To prevent risk, they could restrict the use of deer urine. A typical bottle could have a mixture of urine and feces from hundreds of deer from all over the country. They can't take a bottle of deer urine and stick it into a lab tube and if it turns red, it tested positive. There is no test to look for those prions in that urine. The way to do it is very expensive and time consuming and not feasible for them to scan all of those bottles. So, a lot of states have banned them.

There are other options, like synthetic urine lures. They tested pine tree air fresheners that you use in your car and they actually found that they are quite effective. Not sure why, some deer just come to investigate it and others "high tail" it when they get a whiff. But, it is something scientists are looking into.

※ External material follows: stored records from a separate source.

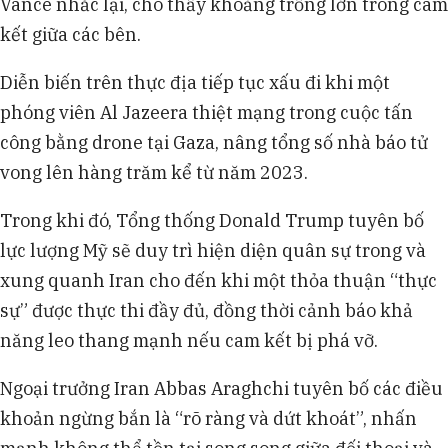
Vance nhắc lại, cho thấy khoảng trống lớn trong cam
kết giữa các bên.
Diễn biến trên thực địa tiếp tục xấu đi khi một
phóng viên Al Jazeera thiệt mạng trong cuộc tấn
công bằng drone tại Gaza, nâng tổng số nhà báo tử
vong lên hàng trăm kể từ năm 2023.
Trong khi đó, Tổng thống Donald Trump tuyên bố
lực lượng Mỹ sẽ duy trì hiện diện quân sự trong và
xung quanh Iran cho đến khi một thỏa thuận “thực
sự” được thực thi đầy đủ, đồng thời cảnh báo khả
năng leo thang mạnh nếu cam kết bị phá vỡ.
Ngoại trưởng Iran Abbas Araghchi tuyên bố các điều
khoản ngừng bắn là “rõ ràng và dứt khoát”, nhấn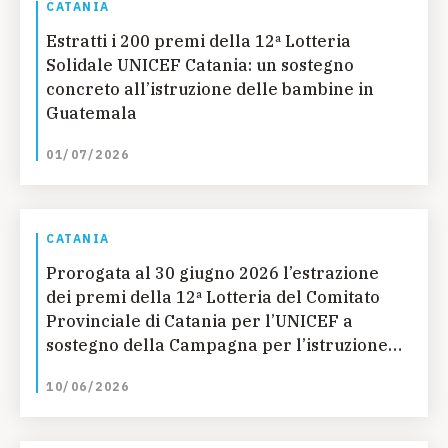
CATANIA
Estratti i 200 premi della 12ª Lotteria
Solidale UNICEF Catania: un sostegno
concreto all’istruzione delle bambine in
Guatemala
01/07/2026
CATANIA
Prorogata al 30 giugno 2026 l’estrazione
dei premi della 12ª Lotteria del Comitato
Provinciale di Catania per l’UNICEF a
sostegno della Campagna per l’istruzione
delle bambine in Guatemala
10/06/2026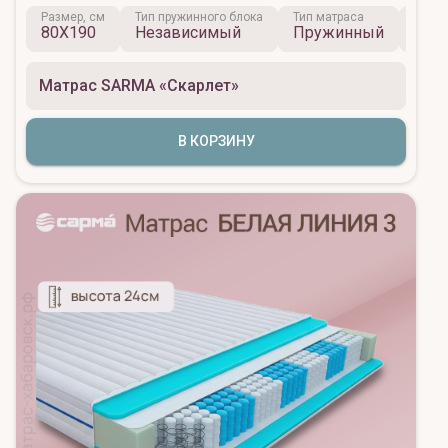
Размер, см
Тип пружинного блока
Тип матраса
Жестк
80X190
Независимый
Пружинный
Сре
Матрас SARMA «Скарлет»
В КОРЗИНУ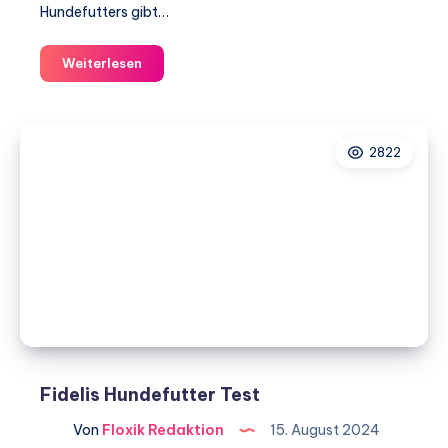
Hundefutters gibt…
Hey
Weiterlesen
Holy
Hundefutter
Test
2822
Fidelis Hundefutter Test
Von
Floxik Redaktion
15. August 2024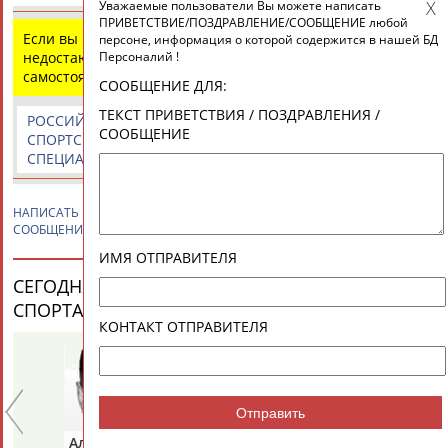
Уважаемые пользователи Вы можете написать
Разработка и поддержка ООО НАИТ «Стадион»
ПРИВЕТСТВИЕ/ПОЗДРАВЛЕНИЕ/СООБЩЕНИЕ любой
Если вы нашли ошибку в данных или имеете
персоне, информация о которой содержится в нашей БД
Персоналий !
недостающую информацию, внесите изменения
самостоятельно
СООБЩЕНИЕ ДЛЯ:
ТЕКСТ ПРИВЕТСТВИЯ / ПОЗДРАВЛЕНИЯ /
РОССИЙСКИЕ
РОССИЙСКИЕ
СПОРТИВНЫЕ
СООБЩЕНИЕ
СПОРТСМЕНЫ,
СПОРТИВНЫЕ
НОВОСТИ И
СПЕЦИАЛИСТЫ
ОРГАНИЗАЦИИ
КОММЕНТАРИИ
НАПИСАТЬ
Михаил ИВАНОВ
ПРИВЕТСТВИЕ / ПОЗДРАВЛЕНИЕ /
СООБЩЕНИЕ
ИМЯ ОТПРАВИТЕЛЯ
СЕГОДНЯ ДЕНЬ РОЖДЕНИЯ У ПЕРСОН ИЗ МИРА
СПОРТА (33 ПЕРСОНАЛИЙ)
ВЕСЬ СПИСОК
КОНТАКТ ОТПРАВИТЕЛЯ
Отправить
Александр
Лариса
Пе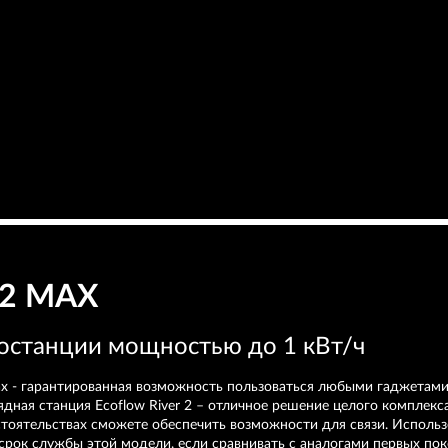
 2 MAX
останции мощностью до 1 кВт/ч
 Max - гарантированная возможность пользоваться любыми гаджета
дная станция Ecoflow River 2 – отличное решение целого комплекс
обстоятельствах сможете обеспечить возможности для связи. Испол
ь срок службы этой модели, если сравнивать с аналогами первых п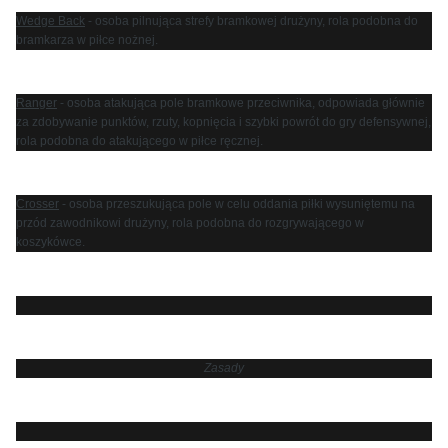
Wedge Back
- osoba pilnująca strefy bramkowej drużyny, rola podobna do
bramkarza w piłce nożnej.
Ranger
- osoba atakująca pole bramkowe przeciwnika, odpowiada głównie
za zdobywanie punktów, rzuty, kopnięcia i szybki powrót do gry defensywnej,
rola podobna do atakującego w piłce ręcznej.
Crosser
- osoba przeszukująca pole w celu oddania piłki wysuniętemu na
przód zawodnikowi drużyny, rola podobna do rozgrywającego w
koszykówce.
Zasady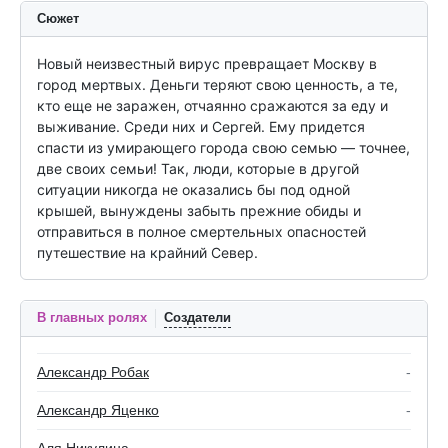
Сюжет
Новый неизвестный вирус превращает Москву в 
город мертвых. Деньги теряют свою ценность, а те, 
кто еще не заражен, отчаянно сражаются за еду и 
выживание. Среди них и Сергей. Ему придется 
спасти из умирающего города свою семью — точнее, 
две своих семьи! Так, люди, которые в другой 
ситуации никогда не оказались бы под одной 
крышей, вынуждены забыть прежние обиды и 
отправиться в полное смертельных опасностей 
путешествие на крайний Север.
В главных ролях
Создатели
Александр Робак
-
Александр Яценко
-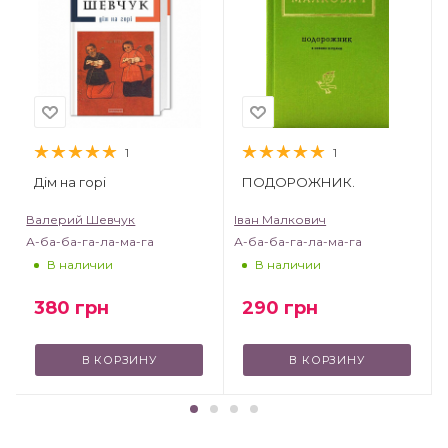
1
1
Дім на горі
ПОДОРОЖНИК.
Валерий Шевчук
Іван Малкович
А-ба-ба-га-ла-ма-га
А-ба-ба-га-ла-ма-га
В наличии
В наличии
380
грн
290
грн
В КОРЗИНУ
В КОРЗИНУ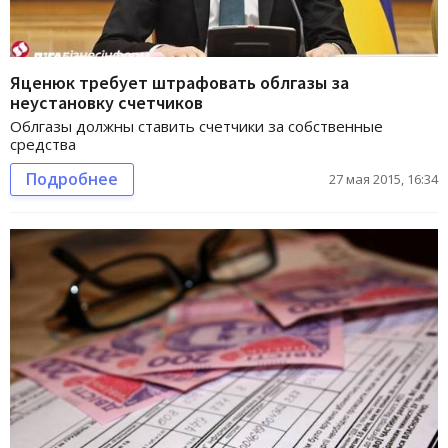
Яценюк требует штрафовать облгазы за
неустановку счетчиков
Облгазы должны ставить счетчики за собственные
средства
Подробнее
27 мая 2015, 16:34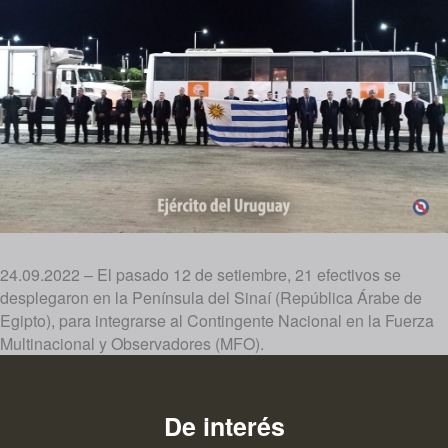
24.09.2022 – El pasado 12 de setiembre, 21 efectivos se
desplegaron en la Península del Sinaí (República Árabe de
Egipto), para integrarse al Contingente Nacional en la Fuerza
Multinacional y Observadores (MFO).
De interés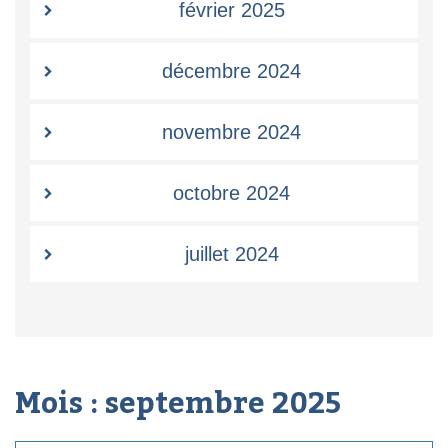
février 2025
décembre 2024
novembre 2024
octobre 2024
juillet 2024
Mois :
septembre 2025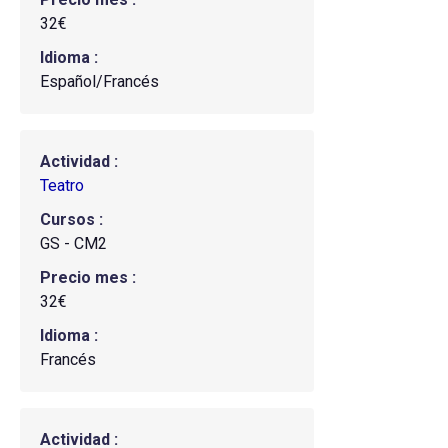
32€
Idioma
Español/Francés
Actividad
Teatro
Cursos
GS - CM2
Precio mes
32€
Idioma
Francés
Actividad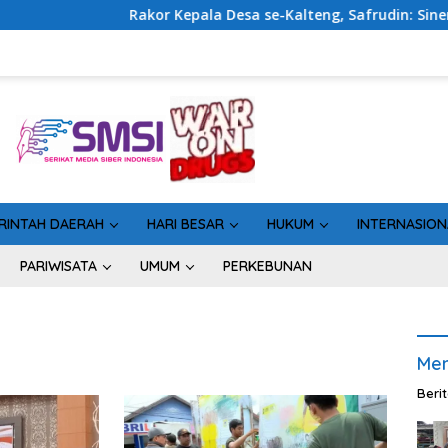
Rakor Kepala Desa se-Kalteng, Safrudin: Sinergi Pemerint
RINTAH DAERAH
HARI BESAR
HUKUM
INTERNASION
PARIWISATA
UMUM
PERKEBUNAN
Men
Beri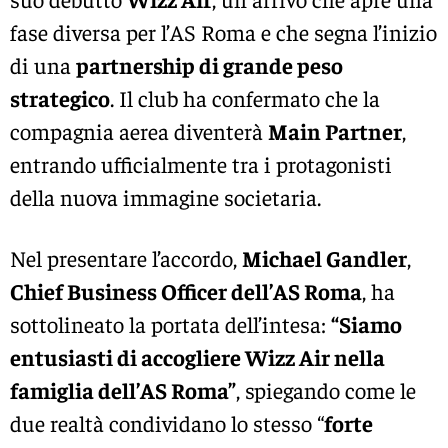
fase diversa per l’AS Roma e che segna l’inizio
di una
partnership di grande peso
strategico
. Il club ha confermato che la
compagnia aerea diventerà
Main Partner
,
entrando ufficialmente tra i protagonisti
della nuova immagine societaria.
Nel presentare l’accordo,
Michael Gandler
,
Chief Business Officer dell’AS Roma
, ha
sottolineato la portata dell’intesa:
“Siamo
entusiasti di accogliere Wizz Air nella
famiglia dell’AS Roma”
, spiegando come le
due realtà condividano lo stesso “
forte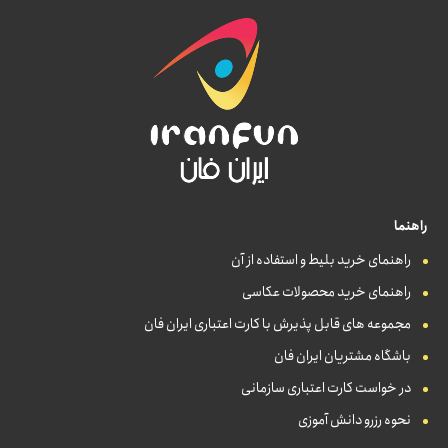
راهنما
راهنمای خرید بلیط و استفاده از آن
راهنمای خرید محصولات عکاسی
مجموعه های قابل پذیرش با کارت اعتباری ایران فان
باشگاه مشتریان ایران فان
در خواست کارت اعتباری سازمانی
نحوه رزرو دانش آموزی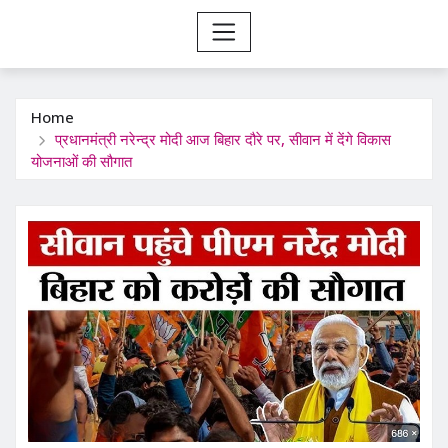
Home
प्रधानमंत्री नरेन्द्र मोदी आज बिहार दौरे पर, सीवान में देंगे विकास
योजनाओं की सौगात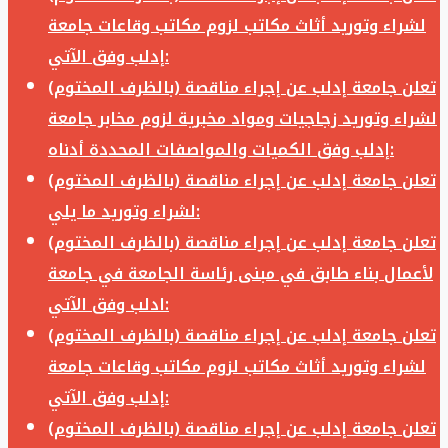
لشراء وتوريد أثاث مكاتب لزوم مكاتب وقاعات جامعة
إدلب وفق الآتي:
تعلن جامعة إدلب عن إجراء مناقصة (بالظرف المختوم)
لشراء وتوريد زجاجيات ومواد مخبرية لزوم مخابر جامعة
إدلب وفق الكميات والمواصفات المحددة أدناه:
تعلن جامعة إدلب عن إجراء مناقصة (بالظرف المختوم)
لشراء وتوريد ما يلي:
تعلن جامعة إدلب عن إجراء مناقصة (بالظرف المختوم)
لأعمال بناء طابق في مبنى رئاسة الجامعة في جامعة
ادلب وفق الآتي:
تعلن جامعة إدلب عن إجراء مناقصة (بالظرف المختوم)
لشراء وتوريد أثاث مكاتب لزوم مكاتب وقاعات جامعة
إدلب وفق الآتي:
تعلن جامعة إدلب عن إجراء مناقصة (بالظرف المختوم)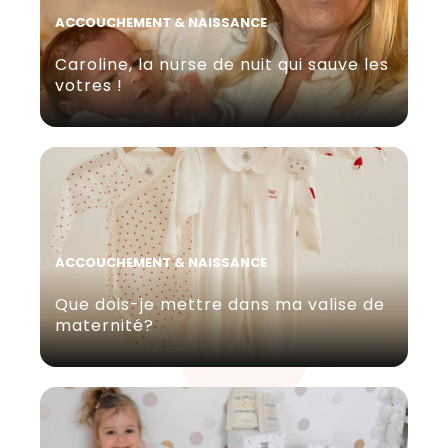
ACCOUCHEMENT & NAISSANCE
Caroline, la nurse de nuit qui sauve les
votres !
ACCOUCHEMENT & NAISSANCE
Que dois-je mettre dans ma valise de
maternité?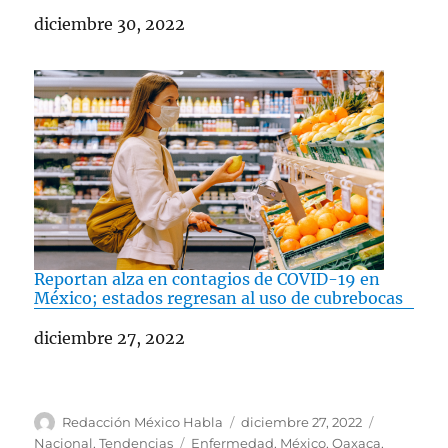
Fecha
diciembre 30, 2022
Reportan alza en contagios de COVID-19 en
México; estados regresan al uso de cubrebocas
Fecha
diciembre 27, 2022
A
P
C
Redacción México Habla
diciembre 27, 2022
u
u
a
E
Nacional
,
Tendencias
Enfermedad
,
México
,
Oaxaca
,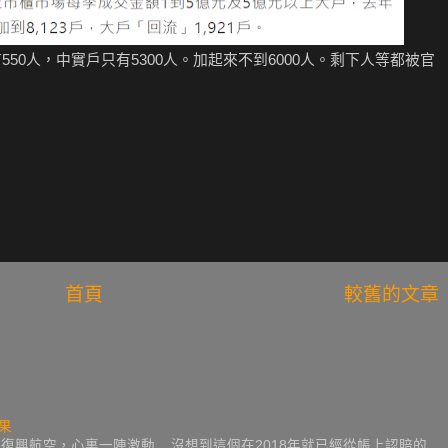
550人，中實戶只有5300人。加起來不到6000人。剩下人等都被官
首頁
較舊的文章
果
興航空，心裏一陣激動... 沒想到這個在2018年就已經從帳上認賠的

"It depends on the state agencies and their ability to take action," Stainbrook said. "We can't ban the sale of it, but we could prohibit the use or possession of it while hunting."

Instead of only banning harvested deer from states with CWD, some states are considering not allowing a deer carcass from any state (like Maine). The reason for that is that many of the states that are reporting being CWD free don't have the resources to test enough deer to be confident that they don't have it. If a state is not testing its deer, how can we say it doesn't have CWD. Maybe there should be disposal regulations. If you bring a deer into the state you have to dispose of it a certain way. Some states are looking at carcass disposal regulations.

So, after hearing or reading Stainbrook's comments, do you think the state would/should relax the CWD regulations? I don't think so, do you?

Taconic Trout Unlimited presentation

On Oct. 25 at 7 p.m., the Taconic Chapter of Trout Unlimited will have as its guest speaker Steve Culton. He is a fly-fishing guide and instructor, fly-tyer, and freelance writer. His work has appeared in Field & Stream, American Angler, The Flyfish Journal, The Drake, Flyfishing & Tying Journal, Eastern Fly Fishing, Fly Rod & Reel Online, and the Mid Atlantic Fly Fishing Guide. His presentation is entitled "The Little Things" that you can do to catch and land more fish.

The presentation will take place at the Cork n' Hearth Restaurant on Laurel Street (Rte. 20) in Lee. There will be a social hour at 5 p.m., followed by a business meeting. There is also the opportunity to stay for dinner.